I'm just starting out a career in web dev I already have learn the MERN Stack and now I in the middle of building a project, I mostly finished the Nodejs server, now I found your TH-cam video I have build a react apps before, but I was looking for a faster way to build the ui, and I need some eyes on code, so can you be my mentor?
Really good info. Thank you!
Please show how to setup and use Linaria... no resources at all on TH-cam
So styled components and linaria? does linaria work with create-react-app?
Super Awesome Tutorial ++++++++++ Thank you 🙂🙂
We used to use module SCSS. What do you think about it?
SCSS is good, probably should have mentioned it in the video! Works great with CSS modules
@@EricMurphyxyz killer feature ;))
TailwindCSS (at least from v2.0) incorporates postCSS by default, isn't that accomplishing the same thing as what linaria offers?
It was hard to catch what you were actually doing in some parts of the video (like how you were implementing tailwind within the app)... also, practice removing 'umm' and 'but' from your delivery (i'm horrible at that myself) and speak with more confidence (you know what your doing, but your vocals say otherwise)... Thx for the post!
Thanks! I think in my new videos I'm a bit clearer and use less umms, it's a bad habit for sure
bros the goat
🐐
Hey murphy, i really like the background you used for vscode, can you give me a name of a theme?
It's the Tokyo Night theme
Thank you so much for this video. Great content
Please correct me if I didn't gather it correctly about Linaria and Complied:
Compiled and Linaria take ALL the CSS out from ALL the JS files and make it ONE GIANT CSS file at BUILD TIME. Later on at RUNTIME, EACH component ONLY imports the CSS from that ONE GIANT file, that that PARTICULAR component is using.
Is this correct?
Yes, that's how it works. It's been a while since I used it, so I'm not sure if it builds the CSS into one giant file or serveral files at build time, but you can look into the build folder and see for yourself.
@@EricMurphyxyz Thank you so much Eric. What would you suggest is best of all for React styling? Linaria, Styled Components, Tailwind or some other library?
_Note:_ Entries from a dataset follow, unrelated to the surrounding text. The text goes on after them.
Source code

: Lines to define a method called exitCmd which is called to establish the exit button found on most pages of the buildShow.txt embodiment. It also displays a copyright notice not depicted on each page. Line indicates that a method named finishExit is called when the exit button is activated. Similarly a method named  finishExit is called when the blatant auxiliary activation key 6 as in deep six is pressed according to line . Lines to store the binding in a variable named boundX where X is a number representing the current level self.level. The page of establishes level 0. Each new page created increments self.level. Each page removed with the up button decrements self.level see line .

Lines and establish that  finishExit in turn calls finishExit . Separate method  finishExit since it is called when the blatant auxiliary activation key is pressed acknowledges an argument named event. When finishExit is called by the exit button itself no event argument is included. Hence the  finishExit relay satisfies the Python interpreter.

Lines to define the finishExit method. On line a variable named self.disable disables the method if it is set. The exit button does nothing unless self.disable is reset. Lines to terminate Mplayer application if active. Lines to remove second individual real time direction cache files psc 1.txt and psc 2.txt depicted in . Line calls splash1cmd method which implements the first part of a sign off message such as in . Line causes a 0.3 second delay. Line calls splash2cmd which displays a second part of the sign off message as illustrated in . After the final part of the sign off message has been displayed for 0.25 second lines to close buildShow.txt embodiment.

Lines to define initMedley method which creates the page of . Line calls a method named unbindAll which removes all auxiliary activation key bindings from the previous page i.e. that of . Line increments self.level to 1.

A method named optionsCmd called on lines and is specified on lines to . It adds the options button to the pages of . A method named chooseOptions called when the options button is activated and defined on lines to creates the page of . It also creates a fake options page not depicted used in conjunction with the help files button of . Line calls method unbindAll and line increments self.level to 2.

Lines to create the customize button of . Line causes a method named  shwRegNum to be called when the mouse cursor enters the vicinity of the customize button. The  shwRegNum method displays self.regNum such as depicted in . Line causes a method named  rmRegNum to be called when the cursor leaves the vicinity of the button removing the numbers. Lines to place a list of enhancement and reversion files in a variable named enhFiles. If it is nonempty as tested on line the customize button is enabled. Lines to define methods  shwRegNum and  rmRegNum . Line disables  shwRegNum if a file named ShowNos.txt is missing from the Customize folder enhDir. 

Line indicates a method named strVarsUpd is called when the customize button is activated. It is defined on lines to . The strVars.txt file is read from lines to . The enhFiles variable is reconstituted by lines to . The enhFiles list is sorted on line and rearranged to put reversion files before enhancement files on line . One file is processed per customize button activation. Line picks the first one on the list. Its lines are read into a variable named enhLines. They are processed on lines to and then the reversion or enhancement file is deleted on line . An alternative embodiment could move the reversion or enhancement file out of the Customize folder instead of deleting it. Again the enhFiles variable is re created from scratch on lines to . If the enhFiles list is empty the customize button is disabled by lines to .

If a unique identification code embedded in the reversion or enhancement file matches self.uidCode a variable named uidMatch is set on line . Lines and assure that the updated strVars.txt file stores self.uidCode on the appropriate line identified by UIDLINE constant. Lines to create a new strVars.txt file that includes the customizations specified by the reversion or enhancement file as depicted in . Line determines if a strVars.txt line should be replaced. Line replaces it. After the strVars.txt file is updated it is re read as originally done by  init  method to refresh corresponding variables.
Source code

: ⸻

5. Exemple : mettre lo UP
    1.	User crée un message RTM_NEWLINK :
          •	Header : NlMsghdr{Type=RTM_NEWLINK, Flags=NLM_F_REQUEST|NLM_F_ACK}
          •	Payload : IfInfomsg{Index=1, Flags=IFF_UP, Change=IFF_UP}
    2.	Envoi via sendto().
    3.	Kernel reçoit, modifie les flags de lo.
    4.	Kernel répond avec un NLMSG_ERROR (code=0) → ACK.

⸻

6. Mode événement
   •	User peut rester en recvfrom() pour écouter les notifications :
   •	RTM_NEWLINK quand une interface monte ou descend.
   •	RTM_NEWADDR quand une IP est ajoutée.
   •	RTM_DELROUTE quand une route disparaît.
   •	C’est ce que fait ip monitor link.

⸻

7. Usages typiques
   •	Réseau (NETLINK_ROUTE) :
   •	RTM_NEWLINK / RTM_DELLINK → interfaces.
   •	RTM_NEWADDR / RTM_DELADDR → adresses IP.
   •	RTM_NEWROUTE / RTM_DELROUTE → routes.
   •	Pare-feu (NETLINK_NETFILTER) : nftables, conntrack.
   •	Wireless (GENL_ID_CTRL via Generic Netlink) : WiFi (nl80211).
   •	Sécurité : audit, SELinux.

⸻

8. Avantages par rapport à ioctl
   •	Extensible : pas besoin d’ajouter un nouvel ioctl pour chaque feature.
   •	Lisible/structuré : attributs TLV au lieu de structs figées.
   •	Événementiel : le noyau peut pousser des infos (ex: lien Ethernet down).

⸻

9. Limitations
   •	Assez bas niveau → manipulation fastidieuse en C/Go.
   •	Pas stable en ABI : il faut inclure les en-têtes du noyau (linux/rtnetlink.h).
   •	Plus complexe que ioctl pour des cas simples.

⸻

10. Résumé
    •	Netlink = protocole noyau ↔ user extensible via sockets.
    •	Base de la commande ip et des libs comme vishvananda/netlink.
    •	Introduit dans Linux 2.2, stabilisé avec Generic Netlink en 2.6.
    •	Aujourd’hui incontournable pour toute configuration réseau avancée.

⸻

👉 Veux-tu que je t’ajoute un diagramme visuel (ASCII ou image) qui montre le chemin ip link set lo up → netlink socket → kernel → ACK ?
@@Atif1702 Personally I like styled-components the best
@@EricMurphyxyz Thanks man 😉
thank you so much
Excellent tutorial sir. Very very clean and understandable
what is the name of your vs theme
Tokyo Night!
@@EricMurphyxyz thanks 😊
Thanks!
IMO styled components are more maintable
That Tailwind with styled components was really cool
Not sure whether maintainable though
I agree, would not personally use the tailwind with styled components, but cool to have it as an option
tailwind is basically going back to bootstrap days yuck
@@hugodsa89 its better imo
@@hugodsa89 The key with Tailwind is to define the various values in a central location. The whole point is that it helps keeps things consistent across your site. So say your main brand color is teal. With normal Styled Components, you would have a load of components across the board with various bits being in Teal. Now your marketing manager decides that the brand color is now going to be gold. You now have to go through each component to change the teal over. But what if it's just certain parts which are to be gold, and some of the teal is going to stay? This adds to the cognitive load to update the site, as you need to figure out the role of each component. Mistakes can easily happen here.
With Tailwind, you define the colors in one file, giving them a name which says what their role is. So maybe `primary-brand-500` and `secondary-brand-500`. Perhaps both of these are teal in the first example, and so your components are then just using this color. Then when marketing decides you're going gold, you just change `primary-brand-500` to gold, but keep `secondary-brand-500` as teal. Job is now done and no mistakes are made.
Tailwind can become messy and unmaintainable, absolutely. But this usually suggests that either you're not pulling out the standards into a base file, or you aren't breaking the site up into atomic components.